I’ve been spending some time with Deepseek R1 over the last few days after it became available on Ollama.
In summary, it’s a capable reasoning model but it is a product of its geography.
The screenshots below show clean runs of the model, being asked about particularly politicised events in China and US history. Deepseek R1, even under repeated prompting won’t talk about Tiananmen Square at all, but it’s quite happy to talk through the January 6 insurrection without any censorship.
Even with some light steering, the model refuses to answer
No qualms working through this historical event…
A reasonable summary of events given no lookups allowed.
This isn’t really surprising given the provenance of Deepseek, and for many business use cases, such as a summarisation or decisioning engine, this won’t matter at all.

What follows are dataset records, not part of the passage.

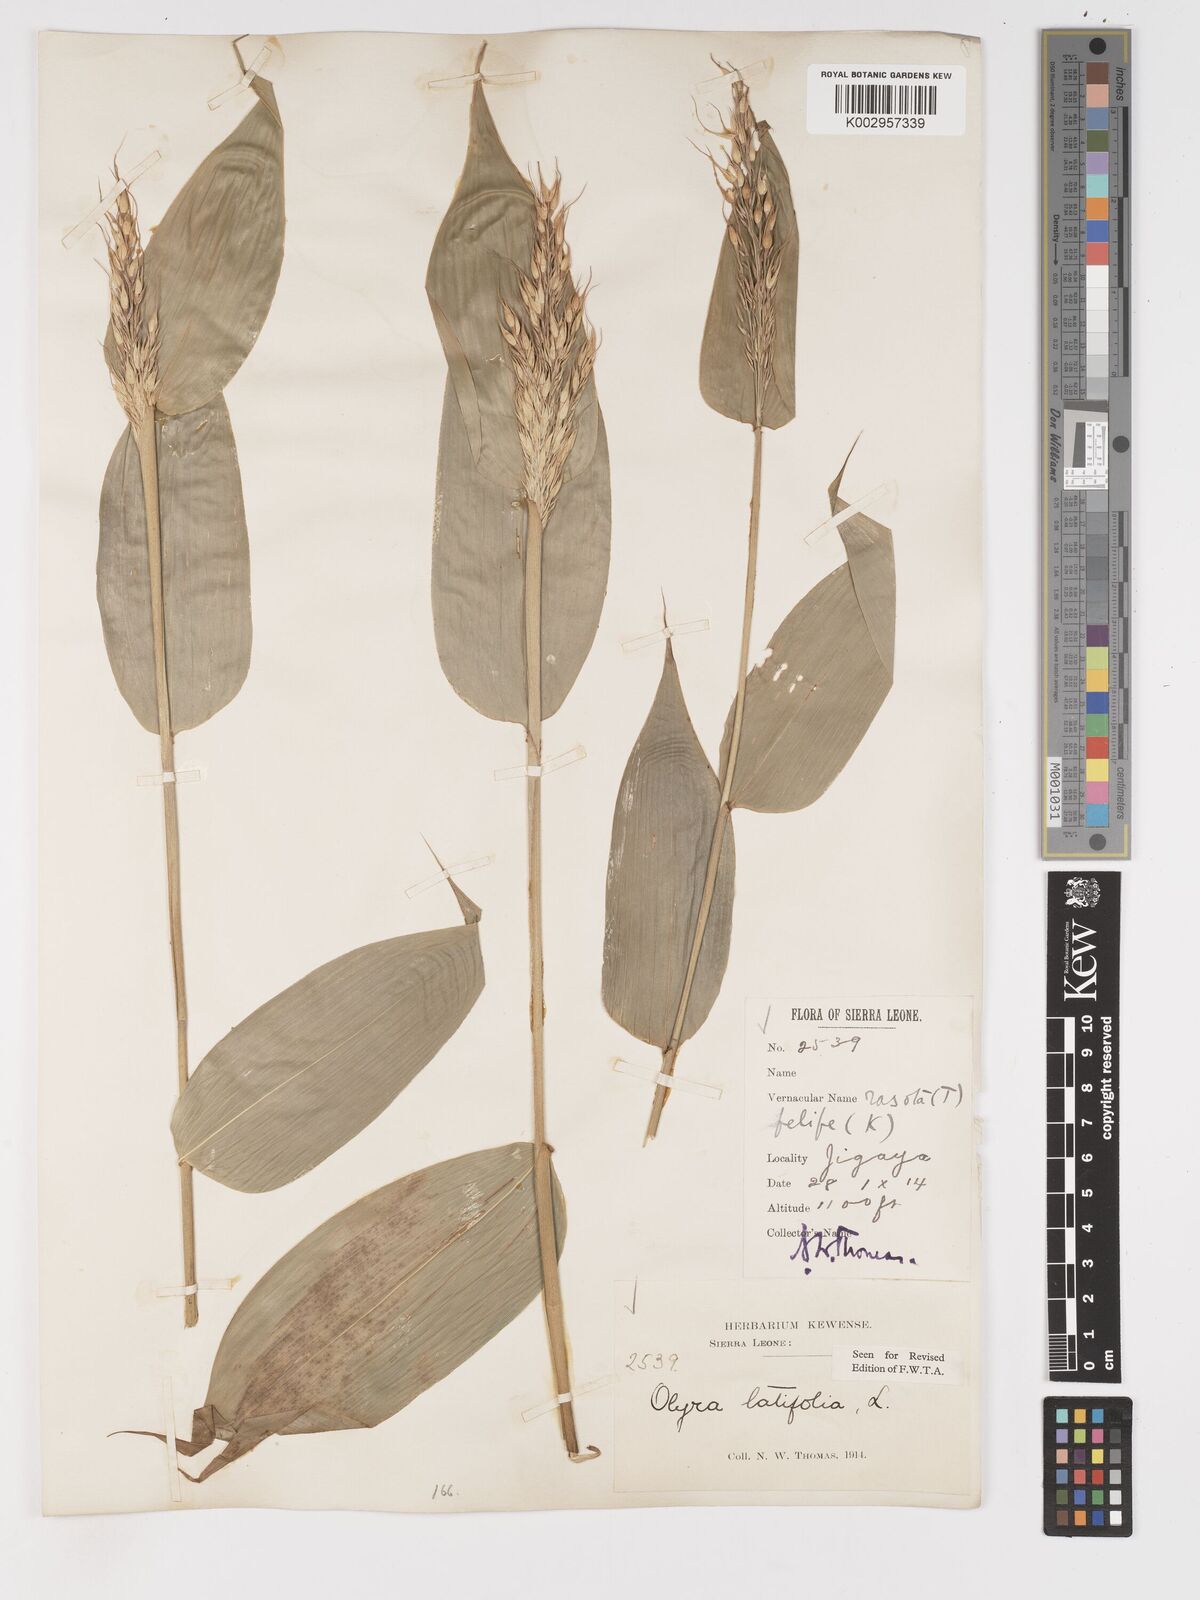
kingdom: Plantae
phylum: Tracheophyta
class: Liliopsida
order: Poales
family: Poaceae
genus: Olyra
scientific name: Olyra latifolia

But, because of its inherent safety controls relating to banned topics, the edges of this are likely to bleed over into a number of adjacent topics and cause weird behaviour.
Imagine being denied a summary when asking about Winnie the Pooh for instance. In some cases this would be inexplicable unless you have the context for why this might be banned.
This becomes something else you need to be aware of when using these models (on top of all of the other “normal” adherence, hallucination and error issues). I’d be wary about using them to create synthetic data because of this too.
For me, the key story about Deepseek R1 and Deepseek V3 are that open models are closing the gap on the big closed ones and this builds on the trajectory we’ve already seen from Llama3.2, Qwen Coder, Phi4, and others.
There are no moats when it comes to foundational models - the only moat will be bundling these capabilities up into a compelling UX / CX to make them easy to use in orgs that want to deploy them. This is the same strategy that allowed the big Cloud Tech companies to take off (for both good and bad impacts on the Open Source community - but that’s another post).
We’re still very much in the “A computer is the size of a fridge” period of AI models so smaller, faster, cheaper to train and run is very much the future and this is another data point along that path.